-- TEXT PROVIDED follows --

Stewart: That's super helpful. Nancy, you are professor for a day today, so I know what CRE is. It's commercial real estate. I know that resi is home mortgages, right on homes that people live in. You mentioned MSR, can you tell me what MSR is?

Nancy: Yeah, absolutely happy to. So those are mortgage servicing rights, and essentially, when you think about any time you see residential mortgage-backed securities, there's a strip in there for mortgage servicing. And what we do is we buy up a lot of mortgage servicing rights, and then we have them sub-serviced. So we have a platform and an MSR fund that's fully hedged, where we're buying those mortgage servicing right strips, and we can do 'em one at a time by bidding on loans, agency mortgages, these are all agency mortgage-backed and then delivering the actual loan to the GSEs and keeping the servicing strip. So we do it that way, and we'll also bid on pools of mortgage servicing rights and essentially Fannie, Freddie and Ginnie want to make sure that every security out in the market has enough of a servicing strip in the event that we reach a downturn so that there's enough leeway left in a deal that can afford to cover the cost of servicing.

So there's an amount of excess in those servicing rights in the event that it doesn't cost as much. So we end up earning money on the servicing rights. Now, it's an incredibly, as you can imagine, negatively convex asset. It's the strip, so it's basically like an IO. So we have to manage it very carefully with hedging. And over time, we've had a portfolio and a platform out there that we've been doing this for a very, very long time. As I said, Bayview at its start was an MSR advisory firm where we were advising banks and others on valuations on MSRs. So that's where we started.

-- TEXT PROVIDED concluded --
-- DATA PROVIDED follows --

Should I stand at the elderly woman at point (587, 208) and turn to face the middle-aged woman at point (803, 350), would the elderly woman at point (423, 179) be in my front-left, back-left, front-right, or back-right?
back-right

-- DATA PROVIDED concluded --

◆ WORK TASK 1 ◆
From the interview on mortgage servicing rights, write out the passage starting with "So there's an" and going on through "where we started.".
◆ WORK TASK 2 ◆
Extend the interview on mortgage servicing rights, picking up right after its final sentence.
None of this requires the data.

◆ FINAL ANSWER 1 ◆
So there's an amount of excess in those servicing rights in the event that it doesn't cost as much. So we end up earning money on the servicing rights. Now, it's an incredibly, as you can imagine, negatively convex asset. It's the strip, so it's basically like an IO. So we have to manage it very carefully with hedging. And over time, we've had a portfolio and a platform out there that we've been doing this for a very, very long time. As I said, Bayview at its start was an MSR advisory firm where we were advising banks and others on valuations on MSRs. So that's where we started.

◆ FINAL ANSWER 2 ◆
Stewart: That's super helpful. Alright, so we'll talk a little bit about how and why you started investing in residential loans. And so you've been involved in residential credit for a long time and this is a multi-part question. So starting from the beginning, how'd you get involved in resi investing and then also from those early days, what are some of the foundational lessons that shaped your approach to credit and capital allocation?

Nancy: Yeah, great question. So I've been involved in resi for a very long time. I actually started as an ABS analyst right out of business school and quickly worked my way out of a job because I was analyzing subprime mortgages and looking at buying pools and essentially nothing passed on, which was a good thing for MetLife at the time. I ended up then being an agency CMO trader. So with agency CMOs, obviously negative convexity is the biggest issue there. So I had spent a lot of time working on spec pools and constructing CMOs, buying CMOs. So that was a really fun job. And then that evolved to running all of RMBS, including a very big non-agency portfolio. So my evolution, it started with subprime, then to agency, then to prime all day. And at the height of the crisis running that portfolio, I was spending a lot of time on investor rights, especially with what was going on with all the programs, including ham, harp, and ag settlements, where the investors were paying for what the banks had done with loans.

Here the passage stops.